En les écoutant prodiguer leurs conseils avisés de managers rompus au nombre et à la quantité d’hommes et de situations, je m’interrogeais sur la façon dont il était possible de définir ce mal qui ronge la prise en compte d’une complexité humaine réduite à quelques catégories, appréhendée à partir de quelques vues schématiques qui ne souffrent d’aucune possibilité d’évaluation.
J’ai vécu voici quelques temps des situations de recrutement au cours desquelles j’ai senti le poids de ces approches réductionnistes et simplificatrices.
La lecture des revues spécialisées dans le management renvoie elle-même à la volonté et la conviction que l’être humain peut et doit être prévisible, que sa prétendue complexité peut être réduite en quelques mécanismes. Ces derniers l’inscrivent dans une modélisation qui vise à limiter l’étendue de l’individu pour le soumettre au poids des déterminismes et des stéréotypes.

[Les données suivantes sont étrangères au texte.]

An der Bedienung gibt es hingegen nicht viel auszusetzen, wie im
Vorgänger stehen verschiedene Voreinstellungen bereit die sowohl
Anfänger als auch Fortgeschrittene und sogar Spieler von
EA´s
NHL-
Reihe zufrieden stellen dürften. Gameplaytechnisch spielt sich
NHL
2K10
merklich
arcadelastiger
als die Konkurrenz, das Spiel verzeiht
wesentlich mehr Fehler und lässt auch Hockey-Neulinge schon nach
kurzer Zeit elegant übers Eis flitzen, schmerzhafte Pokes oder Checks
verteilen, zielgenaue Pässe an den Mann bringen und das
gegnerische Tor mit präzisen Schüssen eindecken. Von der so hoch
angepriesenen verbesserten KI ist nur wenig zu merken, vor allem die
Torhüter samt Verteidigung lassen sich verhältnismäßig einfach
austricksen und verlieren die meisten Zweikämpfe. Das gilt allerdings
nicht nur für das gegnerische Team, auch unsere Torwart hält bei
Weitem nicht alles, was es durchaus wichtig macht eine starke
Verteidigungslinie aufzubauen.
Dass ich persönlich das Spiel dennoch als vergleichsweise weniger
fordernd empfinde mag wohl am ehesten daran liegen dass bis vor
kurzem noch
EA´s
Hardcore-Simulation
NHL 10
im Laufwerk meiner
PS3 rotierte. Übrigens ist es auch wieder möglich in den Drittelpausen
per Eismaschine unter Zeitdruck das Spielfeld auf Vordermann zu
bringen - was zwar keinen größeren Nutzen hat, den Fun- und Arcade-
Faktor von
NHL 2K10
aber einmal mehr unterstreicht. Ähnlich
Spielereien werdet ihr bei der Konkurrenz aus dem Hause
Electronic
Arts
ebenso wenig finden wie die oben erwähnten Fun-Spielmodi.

Nous faisons pourtant jour après jour l’expérience de l’irréductible expression du désir qui résiste à toutes les tentatives de contrôle. La vague de suicides qui accompagne la résistance à des changements imposés sur la base de critères économiques vient exprimer la force du désir qui préfère l’inconnu à un imprévu qui se répète. Le choix morbide vient à la place de l’ordre mortifère. La souffrance immédiate est préférée à l’angoisse dans un mouvement qui rappelle de façon paradoxale que la pulsion de vie peut choisir la liquidation de soi (être social) plutôt que l’exploitation et à la négation du moi (être intime).

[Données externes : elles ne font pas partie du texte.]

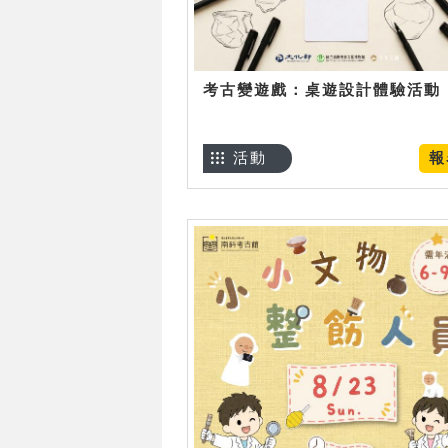
考古變遊戲：桌遊設計體驗活動
活動
報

La dictature des idées simples mène à la corruption des intelligences et à l’inanité de la démarche critique dont l’objet se dérobe à toute approche fondée la prise en compte d’une complexité à laquelle il vient à ne plus pouvoir s’identifier.
Cette évolution se traduit par la reconnaissance du défaut comme déterminant de toutes les actions qui visent à inscrire l’individu dans une norme à travers la prise en compte de directives et de modalités d’existence qui s’imposent à lui.
La question du manque à être est exploitée par ceux ou celles qui prétendent pouvoir diriger nos consciences et guider nos actes à partir de pensées devenues des principes d’action au service d’une efficacité économique réductrice et infantile.